(RECORDS SHOWN begins)
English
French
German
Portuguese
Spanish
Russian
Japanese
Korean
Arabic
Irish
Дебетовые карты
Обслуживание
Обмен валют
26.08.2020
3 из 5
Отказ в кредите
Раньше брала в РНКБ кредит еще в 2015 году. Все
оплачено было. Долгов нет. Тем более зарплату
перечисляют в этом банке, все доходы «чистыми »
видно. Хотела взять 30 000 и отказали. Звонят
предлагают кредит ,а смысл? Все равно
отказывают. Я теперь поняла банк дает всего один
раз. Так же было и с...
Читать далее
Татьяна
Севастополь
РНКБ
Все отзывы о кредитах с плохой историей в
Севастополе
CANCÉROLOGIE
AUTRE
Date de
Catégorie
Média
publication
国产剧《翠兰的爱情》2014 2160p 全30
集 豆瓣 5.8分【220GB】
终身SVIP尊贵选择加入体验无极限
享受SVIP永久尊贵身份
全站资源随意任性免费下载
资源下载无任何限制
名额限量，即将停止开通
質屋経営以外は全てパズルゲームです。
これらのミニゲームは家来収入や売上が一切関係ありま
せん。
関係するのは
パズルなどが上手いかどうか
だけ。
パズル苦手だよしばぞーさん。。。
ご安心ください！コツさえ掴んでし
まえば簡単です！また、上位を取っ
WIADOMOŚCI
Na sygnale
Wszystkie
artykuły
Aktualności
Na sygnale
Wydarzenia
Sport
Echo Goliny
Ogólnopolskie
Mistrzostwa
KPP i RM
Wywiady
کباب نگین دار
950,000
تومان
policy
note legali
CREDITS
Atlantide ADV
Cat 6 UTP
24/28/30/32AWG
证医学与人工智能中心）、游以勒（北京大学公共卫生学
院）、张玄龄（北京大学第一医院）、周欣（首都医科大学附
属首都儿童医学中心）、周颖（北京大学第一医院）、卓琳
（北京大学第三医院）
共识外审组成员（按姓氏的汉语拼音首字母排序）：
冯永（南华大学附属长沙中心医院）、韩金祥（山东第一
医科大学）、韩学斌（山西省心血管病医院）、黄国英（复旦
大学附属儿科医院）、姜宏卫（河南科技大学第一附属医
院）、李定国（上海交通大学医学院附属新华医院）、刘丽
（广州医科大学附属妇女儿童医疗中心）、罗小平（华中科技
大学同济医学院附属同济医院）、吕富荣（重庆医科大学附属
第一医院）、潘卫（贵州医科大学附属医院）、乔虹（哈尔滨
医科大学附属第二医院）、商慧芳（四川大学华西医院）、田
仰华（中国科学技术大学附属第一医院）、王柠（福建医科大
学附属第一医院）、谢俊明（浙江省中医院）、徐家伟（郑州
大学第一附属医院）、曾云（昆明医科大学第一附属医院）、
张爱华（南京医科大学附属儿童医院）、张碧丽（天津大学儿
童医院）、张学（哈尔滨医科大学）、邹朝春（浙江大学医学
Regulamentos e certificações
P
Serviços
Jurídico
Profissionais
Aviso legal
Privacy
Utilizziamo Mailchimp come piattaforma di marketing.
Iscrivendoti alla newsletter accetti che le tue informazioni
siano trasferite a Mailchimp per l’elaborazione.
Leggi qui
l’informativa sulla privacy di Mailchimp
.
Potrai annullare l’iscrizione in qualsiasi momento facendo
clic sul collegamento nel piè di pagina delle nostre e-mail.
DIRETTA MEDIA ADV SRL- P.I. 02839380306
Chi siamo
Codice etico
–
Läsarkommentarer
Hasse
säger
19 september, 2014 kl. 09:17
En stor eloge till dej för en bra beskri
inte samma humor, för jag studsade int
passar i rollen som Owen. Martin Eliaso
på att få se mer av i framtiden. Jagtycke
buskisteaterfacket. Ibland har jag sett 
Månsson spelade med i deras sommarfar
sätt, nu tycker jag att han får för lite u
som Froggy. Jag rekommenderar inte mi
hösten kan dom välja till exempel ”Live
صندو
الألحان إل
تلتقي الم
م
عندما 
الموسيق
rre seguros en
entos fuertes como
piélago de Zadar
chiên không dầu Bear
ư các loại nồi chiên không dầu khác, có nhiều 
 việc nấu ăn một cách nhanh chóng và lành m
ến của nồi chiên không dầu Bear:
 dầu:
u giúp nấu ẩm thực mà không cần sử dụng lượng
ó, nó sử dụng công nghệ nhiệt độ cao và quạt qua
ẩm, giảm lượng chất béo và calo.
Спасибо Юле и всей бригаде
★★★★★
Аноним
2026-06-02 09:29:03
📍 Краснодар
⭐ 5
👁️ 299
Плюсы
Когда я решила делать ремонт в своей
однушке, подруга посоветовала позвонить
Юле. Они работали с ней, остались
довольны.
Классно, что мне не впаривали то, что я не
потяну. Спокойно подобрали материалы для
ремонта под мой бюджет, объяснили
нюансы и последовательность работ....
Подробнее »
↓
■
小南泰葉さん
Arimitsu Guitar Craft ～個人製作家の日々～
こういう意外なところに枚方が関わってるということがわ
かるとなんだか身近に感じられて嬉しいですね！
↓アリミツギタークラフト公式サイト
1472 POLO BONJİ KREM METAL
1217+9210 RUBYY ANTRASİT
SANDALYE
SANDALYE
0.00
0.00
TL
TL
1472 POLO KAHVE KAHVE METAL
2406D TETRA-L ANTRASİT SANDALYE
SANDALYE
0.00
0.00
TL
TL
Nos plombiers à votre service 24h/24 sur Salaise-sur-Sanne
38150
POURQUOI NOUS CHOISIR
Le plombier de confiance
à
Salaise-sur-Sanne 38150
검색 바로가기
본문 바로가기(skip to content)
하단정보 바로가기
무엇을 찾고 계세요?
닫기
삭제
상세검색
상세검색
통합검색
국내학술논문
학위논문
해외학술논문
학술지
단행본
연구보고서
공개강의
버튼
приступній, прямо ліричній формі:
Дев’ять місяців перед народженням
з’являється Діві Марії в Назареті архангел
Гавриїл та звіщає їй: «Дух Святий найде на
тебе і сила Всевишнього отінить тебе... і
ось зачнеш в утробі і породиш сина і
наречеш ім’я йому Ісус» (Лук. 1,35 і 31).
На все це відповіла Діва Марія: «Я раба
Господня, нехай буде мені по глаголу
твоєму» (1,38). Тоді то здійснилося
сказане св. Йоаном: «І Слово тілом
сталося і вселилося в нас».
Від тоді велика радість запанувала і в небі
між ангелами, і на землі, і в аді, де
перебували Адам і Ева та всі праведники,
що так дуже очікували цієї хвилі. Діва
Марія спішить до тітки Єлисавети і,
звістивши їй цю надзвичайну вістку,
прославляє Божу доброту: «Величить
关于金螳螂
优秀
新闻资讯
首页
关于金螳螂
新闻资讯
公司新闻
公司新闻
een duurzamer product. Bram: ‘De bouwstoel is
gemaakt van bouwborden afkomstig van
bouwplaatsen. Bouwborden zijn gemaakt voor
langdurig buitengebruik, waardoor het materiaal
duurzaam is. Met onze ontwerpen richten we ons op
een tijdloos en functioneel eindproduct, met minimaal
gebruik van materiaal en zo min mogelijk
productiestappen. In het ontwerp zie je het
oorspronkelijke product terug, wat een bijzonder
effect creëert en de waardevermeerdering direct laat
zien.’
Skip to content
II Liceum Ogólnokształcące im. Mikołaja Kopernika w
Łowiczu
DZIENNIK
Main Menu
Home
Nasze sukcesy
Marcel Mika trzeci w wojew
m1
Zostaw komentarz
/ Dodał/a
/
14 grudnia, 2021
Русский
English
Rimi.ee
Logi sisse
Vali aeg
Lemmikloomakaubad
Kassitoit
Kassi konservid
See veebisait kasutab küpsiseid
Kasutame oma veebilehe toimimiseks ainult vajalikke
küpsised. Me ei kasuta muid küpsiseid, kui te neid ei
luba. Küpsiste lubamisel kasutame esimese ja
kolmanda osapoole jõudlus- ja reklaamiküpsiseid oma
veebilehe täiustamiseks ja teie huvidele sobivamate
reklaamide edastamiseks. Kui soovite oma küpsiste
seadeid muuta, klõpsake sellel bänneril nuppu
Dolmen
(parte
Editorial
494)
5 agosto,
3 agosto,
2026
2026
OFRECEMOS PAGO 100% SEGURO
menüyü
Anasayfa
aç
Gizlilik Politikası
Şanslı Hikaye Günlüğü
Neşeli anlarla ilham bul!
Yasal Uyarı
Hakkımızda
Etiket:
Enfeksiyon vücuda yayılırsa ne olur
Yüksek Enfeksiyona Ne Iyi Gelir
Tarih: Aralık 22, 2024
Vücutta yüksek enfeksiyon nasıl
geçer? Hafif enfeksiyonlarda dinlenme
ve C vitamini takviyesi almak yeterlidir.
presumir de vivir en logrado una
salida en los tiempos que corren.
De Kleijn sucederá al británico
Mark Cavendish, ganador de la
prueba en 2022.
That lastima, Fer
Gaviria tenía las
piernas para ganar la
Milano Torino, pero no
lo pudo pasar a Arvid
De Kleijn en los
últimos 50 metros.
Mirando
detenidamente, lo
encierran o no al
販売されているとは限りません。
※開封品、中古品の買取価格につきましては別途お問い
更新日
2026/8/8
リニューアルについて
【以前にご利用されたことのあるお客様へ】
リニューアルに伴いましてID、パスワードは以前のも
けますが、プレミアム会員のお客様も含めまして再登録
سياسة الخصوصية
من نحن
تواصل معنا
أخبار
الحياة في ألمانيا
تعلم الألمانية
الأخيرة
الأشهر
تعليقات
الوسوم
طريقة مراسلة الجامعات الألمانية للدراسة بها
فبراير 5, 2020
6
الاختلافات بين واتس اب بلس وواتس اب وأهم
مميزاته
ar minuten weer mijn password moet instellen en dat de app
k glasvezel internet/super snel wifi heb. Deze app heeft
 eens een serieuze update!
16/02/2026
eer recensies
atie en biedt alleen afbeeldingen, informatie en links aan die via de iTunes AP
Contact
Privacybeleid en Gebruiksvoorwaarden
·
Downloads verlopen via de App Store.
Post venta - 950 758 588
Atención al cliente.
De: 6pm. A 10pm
(RECORDS SHOWN ends)
▸ EXERCISE BRIEF: Please give back, exactly as it stands above, the stretch from the line with "veebilehe täiustamiseks ja" through the line with "Vücutta yüksek enfeksiyon nasıl", and no line outside it.

▸ EXERCISE SOLUTION:
veebilehe täiustamiseks ja teie huvidele sobivamate
reklaamide edastamiseks. Kui soovite oma küpsiste
seadeid muuta, klõpsake sellel bänneril nuppu
Dolmen
(parte
Editorial
494)
5 agosto,
3 agosto,
2026
2026
OFRECEMOS PAGO 100% SEGURO
menüyü
Anasayfa
aç
Gizlilik Politikası
Şanslı Hikaye Günlüğü
Neşeli anlarla ilham bul!
Yasal Uyarı
Hakkımızda
Etiket:
Enfeksiyon vücuda yayılırsa ne olur
Yüksek Enfeksiyona Ne Iyi Gelir
Tarih: Aralık 22, 2024
Vücutta yüksek enfeksiyon nasıl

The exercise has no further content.